We stuck with it and sowed a shitload of seeds, got tomatoes and peppers into the beds, and nothing grew for a couple months. Why? It wasn't stinking warm enough. And then it was too warm. Summer squashes did not grow. There were no bees in the yard to speak of other than a couple big fat orchard bumbles which favored the flowering sages; the rest of the local bees were confused, methinks, or had not wintered over at all.
Anyway, this is an awful lot of pissing and moaning, I'm sure, but it makes me wonder exactly how bad it must be in the midwest right now, in the plains where corn is grown as an industrial operation, and soybeans similarly, and where I hear grains are failing.
If Sara the hippie farmer in CA cannot grow an organic bonanza of veggies, just imagine what has befallen the fuckersons at Monsanto et al who claim erroneously that they are feeding the world when what they are in fact doing is enslaving the world with their crop technologies, pesticides, and fake fertilizers that reduce soil fertility. Friends of mine in neighboring cities had better results, but everyone had at least two or three specific crop failures. Corn. Squashes. Potatoes. Etc.

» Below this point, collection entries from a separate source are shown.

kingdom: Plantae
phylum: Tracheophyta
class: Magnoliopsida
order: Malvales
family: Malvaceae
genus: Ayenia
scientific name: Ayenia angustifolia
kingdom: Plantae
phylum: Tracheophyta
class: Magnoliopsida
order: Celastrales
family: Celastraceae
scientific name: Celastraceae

Even worse, while organic farming is a helluva lot more resilient than industrial, it is not infallible either. I was fully expecting to eat from my yard this year, saving, pickling, preserving, et al. Mind you the fall growing season is coming, so I am going to try again, and have plenty of things to attempt to grow like napa cabbages, turnips, carrots, more brassicas, et al. But if this were all I had to rely on, I'd be pretty fucking hungry right now. So would the cats and chickens. It is all well and good to read Mother Earth News and get a bug up your butt to plant your own tomatoes this year, but that's almost always done w/ the tacit assumption that you'll be buying the rest of your food from somewhere. What if the sources for the somewhere had crop failures?

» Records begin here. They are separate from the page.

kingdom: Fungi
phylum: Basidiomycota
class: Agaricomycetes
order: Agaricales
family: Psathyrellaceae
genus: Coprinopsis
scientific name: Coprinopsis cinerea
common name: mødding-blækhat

Apparently Rick Perry doesn't believe in Global Warming, which means he doesn't believe in changing weather patterns either. Does he think the wildfires and drying aquifers are due to demons or something? Or a conspiracy? Michelle Bachmann doesn't believe it in either, never mind that her hairspray contributes to it, as does her mouth whenever she opens it to make weird noises that resemble human speech.
I have better plans for this coming spring, which include keeping the tv switched off.